In the example on their pricing page, an account has 12TB stored so can retrieve 20GB per day for free, but bursts through that limit by retrieving 1GB/hour for 24 hours. The free allowance is 0.82GB/hour, so the chargeable volume is 0.18GB.

Amazon then charges you for that that for every hour in the month: for a thirty day month you’d pay 720 * 0.18 * 0.01 = $1.30. Furthermore it would appear that the time period used is the time it takes Amazon to get execute the job (ie 3-4 hours), not how long it takes for you to download the file. This would also imply that if you only download half the file you’re still paying for the whole file, because Amazon still had to transfer the whole file out of long term storage.

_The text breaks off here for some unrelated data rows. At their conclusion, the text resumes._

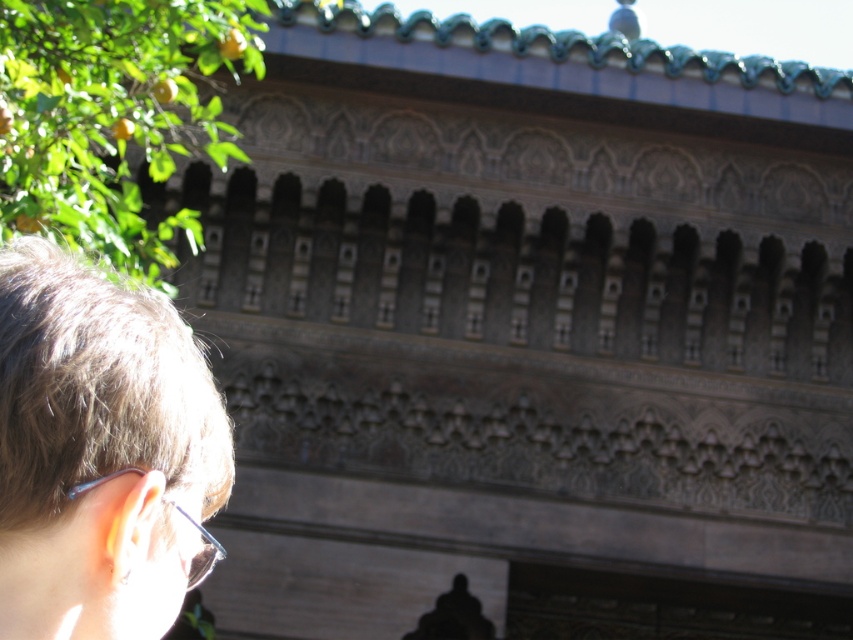
Is brown hair at left taller than clear plastic glasses at lower left?

No.

Identify the location of brown hair at left. (97, 451).

Image resolution: width=853 pixels, height=640 pixels. Find the location of `brown hair at left`. brown hair at left is located at coordinates (97, 451).

Which is more to the right, brown hair at left or green leafy tree at upper left?

brown hair at left

Where is `brown hair at left`? This screenshot has width=853, height=640. brown hair at left is located at coordinates (97, 451).

Find the location of a particular element. brown hair at left is located at coordinates (97, 451).

Can you confirm if green leafy tree at upper left is taller than clear plastic glasses at lower left?

Yes, green leafy tree at upper left is taller than clear plastic glasses at lower left.

From the picture: Which is below, green leafy tree at upper left or clear plastic glasses at lower left?

clear plastic glasses at lower left is lower down.

Is point (184, 51) more distant than point (189, 589)?

Yes, it is.

Find the location of a particular element. Image resolution: width=853 pixels, height=640 pixels. green leafy tree at upper left is located at coordinates (112, 116).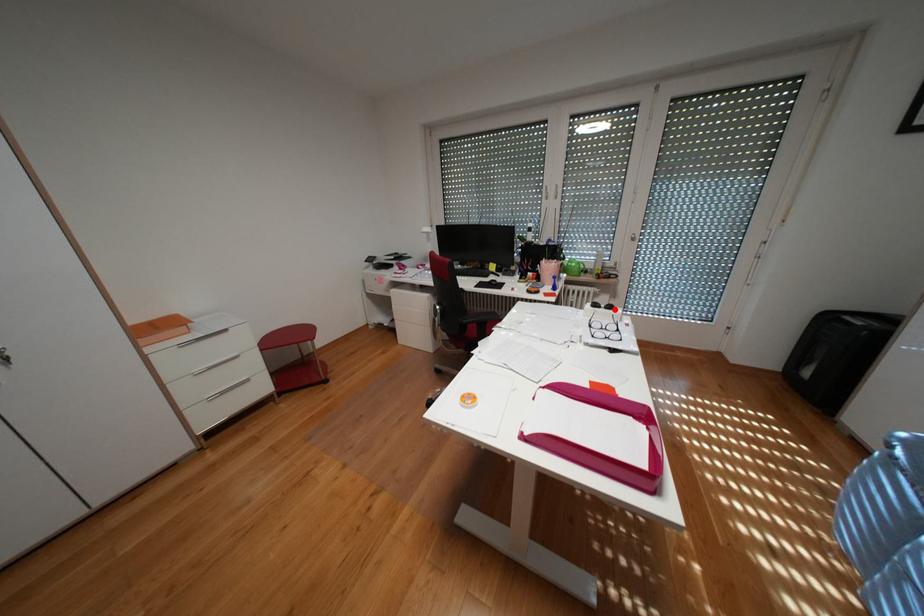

One consequence is that retrieving files one at a time is cheaper than retrieving them in parallel – if those 24 gigabytes were retrieved simultanously and the jobs all took 4 hours then the peak rate would be 6GB/hour and the monthly charge would be $37.2 (assuming there weren’t any other periods of heavier usage that month) for retrieving the same bytes. Having had those expensive hours you can continue to retrieve data at that rate for the rest of the month for no extra cost.

So try not to get too much data out, and if you do have to, do it in february on a non leap year (since then you’ll only pay for 672 hours). It would also appear to be a good idea to store smallish archives so that you can be granular with your retrievals.

API

Of all the AWS APIs I’ve worked on for fog glacier was by far the easiest to work with. It’s more RESTFUL than some of the older ones so slightly more predictable. Nearly all the api calls are idempotent: if a request fails (for example the network connection drops) it’s safe to retry exactly the same request without having to figure out whether the previous attempt succeeded. Best of all, the data it returns is JSON, so no XML parsing. Thanks amazon!